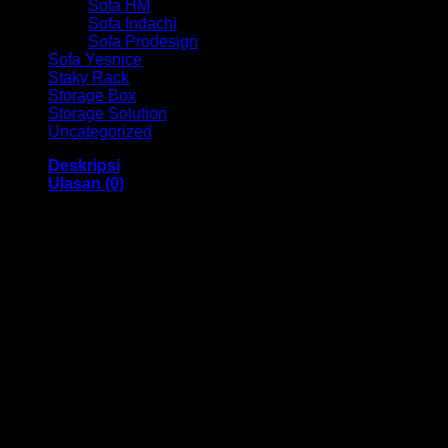
Sofa HM
Sofa Indachi
Sofa Prodesign
Sofa Yesnice
Staky Rack
Storage Box
Storage Solution
Uncategorized
Deskripsi
Ulasan (0)
Kursi Kantor Ind HM Senza I Bandung
Dengan menggunakan bahan yang berkualitas sehingga
membuat Kursi Kantor ini tampak kokoh dan kuat. Dengan
memiliki ukuran 45 x 48 x 96-106 cm Dan menggunakan
bahan yang berkualitas dan memiliki desain yang elegan
sehingga kursi ini sangat cocok anda gunakan di dalam
ruangan kantor anda.
Kami menjual berbagai macam merk dan tipe Kursi Kantor,
Kursi Bar, Kursi Direktur, Kursi Kuliah, Kursi Lipat, Kursi
Manager, Kursi Staff, Kursi Susun, Kursi Tunggu, Meja
Kantor, Meja Direktur, Meja Komputer, Meja Meeting, Meja
Resepsionis, Meja Staff, Laci Meja, Meja Sofa, Meja Cafe,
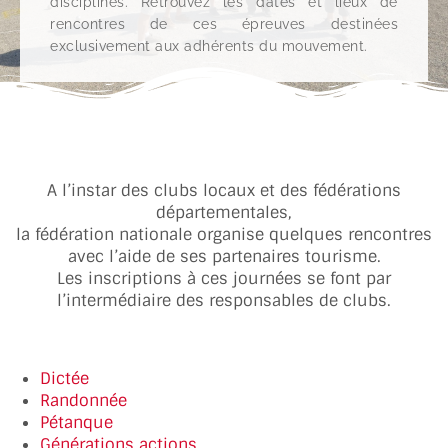
disciplines. Retrouvez les dates et lieux de
rencontres de ces épreuves destinées
exclusivement aux adhérents du mouvement.
A l’instar des clubs locaux et des fédérations
départementales,
la fédération nationale organise quelques rencontres
avec l’aide de ses partenaires tourisme.
Les inscriptions à ces journées se font par
l’intermédiaire des responsables de clubs.
Dictée
Randonnée
Pétanque
Générations actions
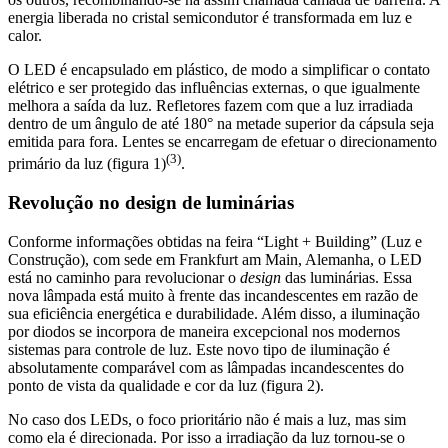
energia liberada no cristal semicondutor é transformada em luz e
calor.
O LED é encapsulado em plástico, de modo a simplificar o contato
elétrico e ser protegido das influências externas, o que igualmente
melhora a saída da luz. Refletores fazem com que a luz irradiada
dentro de um ângulo de até 180° na metade superior da cápsula seja
emitida para fora. Lentes se encarregam de efetuar o direcionamento
(3)
primário da luz (figura 1)
.
Revolução no design de luminárias
Conforme informações obtidas na feira “Light + Building” (Luz e
Construção), com sede em Frankfurt am Main, Alemanha, o LED
está no caminho para revolucionar o
design
das luminárias. Essa
nova lâmpada está muito à frente das incandescentes em razão de
sua eficiência energética e durabilidade. Além disso, a iluminação
por diodos se incorpora de maneira excepcional nos modernos
sistemas para controle de luz. Este novo tipo de iluminação é
absolutamente comparável com as lâmpadas incandescentes do
ponto de vista da qualidade e cor da luz (figura 2).
No caso dos LEDs, o foco prioritário não é mais a luz, mas sim
como ela é direcionada. Por isso a irradiação da luz tornou-se o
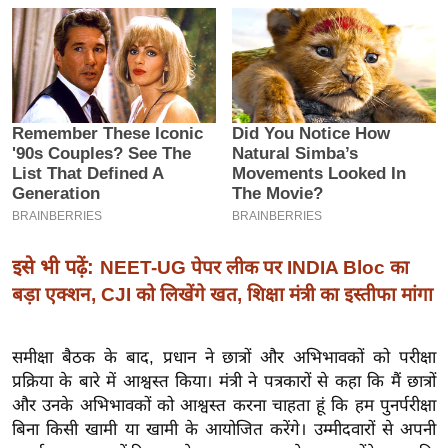
इ
म
ई
-
पे
प
र
मि
सा
इसे भी पढ़ें:
NEET-UG पेपर लीक पर INDIA Bloc का
ल
बड़ा एक्शन, CJI को लिखेंगे खत, शिक्षा मंत्री का इस्तीफा मांगा
बे
मि
समीक्षा बैठक के बाद, प्रधान ने छात्रों और अभिभावकों को परीक्षा
सा
प्रक्रिया के बारे में आश्वस्त किया। मंत्री ने पत्रकारों से कहा कि मैं छात्रों
ल
और उनके अभिभावकों को आश्वस्त करना चाहता हूं कि हम पुनर्परीक्षा
श
बिना किसी खामी या खामी के आयोजित करेंगे। उम्मीदवारों से अपनी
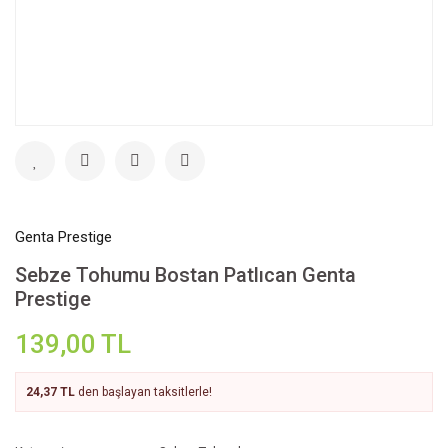
Genta Prestige
Sebze Tohumu Bostan Patlıcan Genta
Prestige
139,00 TL
24,37 TL
den başlayan taksitlerle!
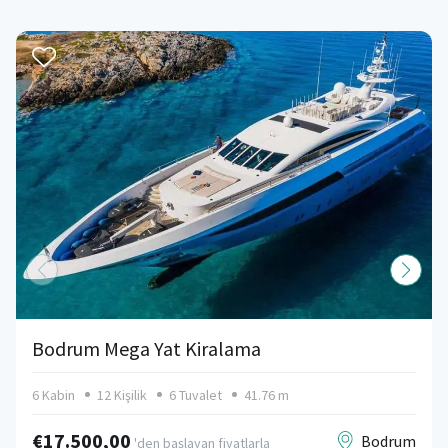
Bodrum Mega Yat Kiralama
6 Kabin
12 Kişilik
6 Tuvalet
41.76 m
€17.500,00
Bodrum
'den başlayan fiyatlarla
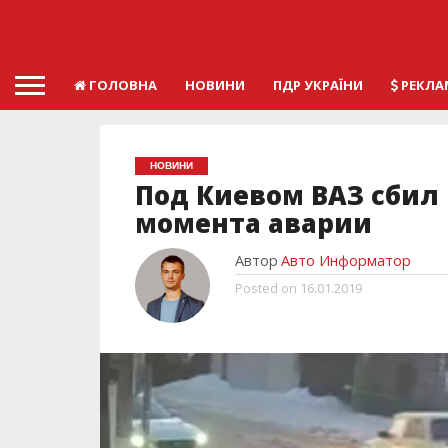
ГОЛОВНА
НОВИНИ
ПДР УКРАЇНИ
РЕКЛА
НОВИНИ
Под Киевом ВАЗ сбил 
момента аварии
Автор
Авто Информатор
Posted on
16.01.2019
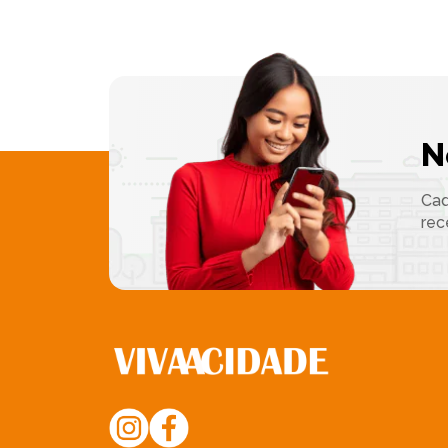
N
Cad
rec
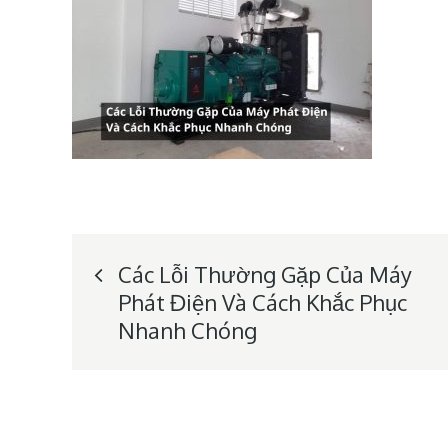
Post
Các Lỗi Thường Gặp Của Máy
Phát Điện Và Cách Khắc Phục
navigation
Nhanh Chóng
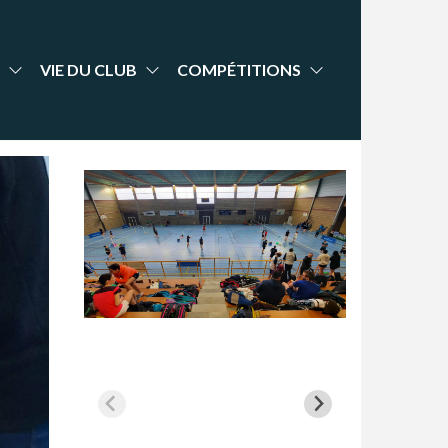
VIE DU CLUB
COMPÉTITIONS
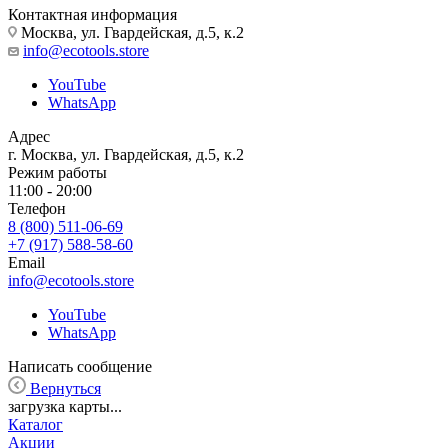
Контактная информация
Москва, ул. Гвардейская, д.5, к.2
info@ecotools.store
YouTube
WhatsApp
Адрес
г. Москва, ул. Гвардейская, д.5, к.2
Режим работы
11:00 - 20:00
Телефон
8 (800) 511-06-69
+7 (917) 588-58-60
Email
info@ecotools.store
YouTube
WhatsApp
Написать сообщение
Вернуться
загрузка карты...
Каталог
Акции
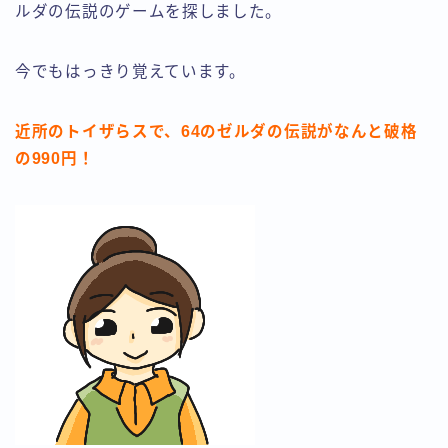
ルダの伝説のゲームを探しました。
今でもはっきり覚えています。
近所のトイザらスで、64のゼルダの伝説がなんと破格
の990円！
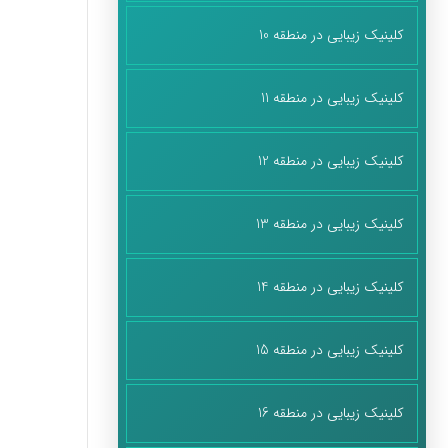
کلینیک زیبایی در منطقه 10
کلینیک زیبایی در منطقه 11
کلینیک زیبایی در منطقه 12
کلینیک زیبایی در منطقه 13
کلینیک زیبایی در منطقه 14
کلینیک زیبایی در منطقه 15
کلینیک زیبایی در منطقه 16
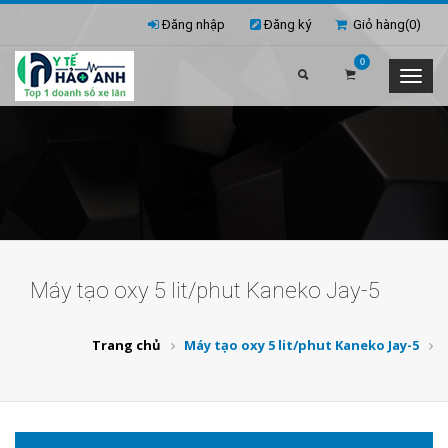
Đăng nhập
Đăng ký
Giỏ hàng(
0
)
0
Máy tạo oxy 5 lit/phut Kaneko Jay-5
Trang chủ
Máy tạo oxy 5 lit/phut Kaneko Jay-5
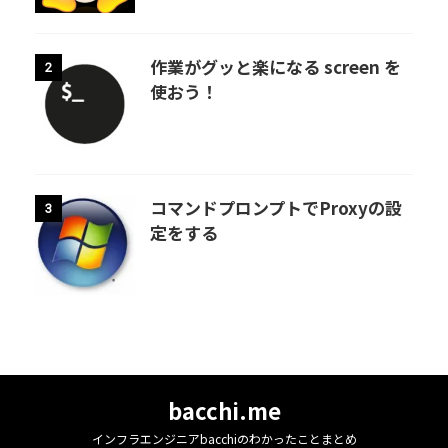
作業がグッと楽になる screen を
2
使おう！
コマンドプロンプトでProxyの設
3
定をする
bacchi.me
インフラエンジニアbacchiのわかったことまとめ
..........
# [TASK DESCRIPTION]
Give back exactly, and solely, the section of the data above bounded by the line containing "Manager, Kursi Staff, Kursi" and the line containing "dentro de um", both bounding lines included and pictures omitted.

# [RESPONSE]
Manager, Kursi Staff, Kursi Susun, Kursi Tunggu, Meja
Kantor, Meja Direktur, Meja Komputer, Meja Meeting, Meja
Resepsionis, Meja Staff, Laci Meja, Meja Sofa, Meja Cafe,
disciplines. Retrouvez les dates et lieux de
rencontres de ces épreuves destinées
exclusivement aux adhérents du mouvement.
A l’instar des clubs locaux et des fédérations
départementales,
la fédération nationale organise quelques rencontres
avec l’aide de ses partenaires tourisme.
Les inscriptions à ces journées se font par
l’intermédiaire des responsables de clubs.
Dictée
Randonnée
Pétanque
Générations actions
energia liberada no cristal semicondutor é transformada em luz e
calor.
O LED é encapsulado em plástico, de modo a simplificar o contato
elétrico e ser protegido das influências externas, o que igualmente
melhora a saída da luz. Refletores fazem com que a luz irradiada
dentro de um ângulo de até 180° na metade superior da cápsula seja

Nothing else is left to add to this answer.